**What to do:**
Read the records and gather each line that includes "down".

#### Data excerpts

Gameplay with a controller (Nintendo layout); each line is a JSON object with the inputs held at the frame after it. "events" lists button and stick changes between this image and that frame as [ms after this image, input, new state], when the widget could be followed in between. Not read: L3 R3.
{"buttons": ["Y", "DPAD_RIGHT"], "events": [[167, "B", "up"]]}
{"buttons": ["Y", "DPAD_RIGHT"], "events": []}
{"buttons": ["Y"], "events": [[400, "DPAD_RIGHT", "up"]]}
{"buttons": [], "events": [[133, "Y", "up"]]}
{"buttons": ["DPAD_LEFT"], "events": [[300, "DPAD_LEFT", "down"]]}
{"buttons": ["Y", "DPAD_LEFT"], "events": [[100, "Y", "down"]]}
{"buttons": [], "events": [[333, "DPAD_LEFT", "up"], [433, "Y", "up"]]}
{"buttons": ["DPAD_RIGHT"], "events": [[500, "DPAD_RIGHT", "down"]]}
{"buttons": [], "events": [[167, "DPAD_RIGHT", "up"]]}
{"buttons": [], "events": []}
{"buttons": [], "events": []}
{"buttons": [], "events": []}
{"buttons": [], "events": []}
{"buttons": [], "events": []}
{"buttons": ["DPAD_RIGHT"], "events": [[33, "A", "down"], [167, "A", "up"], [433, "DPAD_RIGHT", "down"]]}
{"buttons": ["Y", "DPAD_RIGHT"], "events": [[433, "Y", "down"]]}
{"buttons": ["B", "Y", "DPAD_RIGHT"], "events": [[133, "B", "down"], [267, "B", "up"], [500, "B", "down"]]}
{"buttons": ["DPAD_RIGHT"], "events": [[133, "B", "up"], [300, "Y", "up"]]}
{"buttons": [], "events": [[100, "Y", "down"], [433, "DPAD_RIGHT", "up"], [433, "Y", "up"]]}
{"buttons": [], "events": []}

########

**Solution:**
{"buttons": ["DPAD_LEFT"], "events": [[300, "DPAD_LEFT", "down"]]}
{"buttons": ["Y", "DPAD_LEFT"], "events": [[100, "Y", "down"]]}
{"buttons": ["DPAD_RIGHT"], "events": [[500, "DPAD_RIGHT", "down"]]}
{"buttons": ["DPAD_RIGHT"], "events": [[33, "A", "down"], [167, "A", "up"], [433, "DPAD_RIGHT", "down"]]}
{"buttons": ["Y", "DPAD_RIGHT"], "events": [[433, "Y", "down"]]}
{"buttons": ["B", "Y", "DPAD_RIGHT"], "events": [[133, "B", "down"], [267, "B", "up"], [500, "B", "down"]]}
{"buttons": [], "events": [[100, "Y", "down"], [433, "DPAD_RIGHT", "up"], [433, "Y", "up"]]}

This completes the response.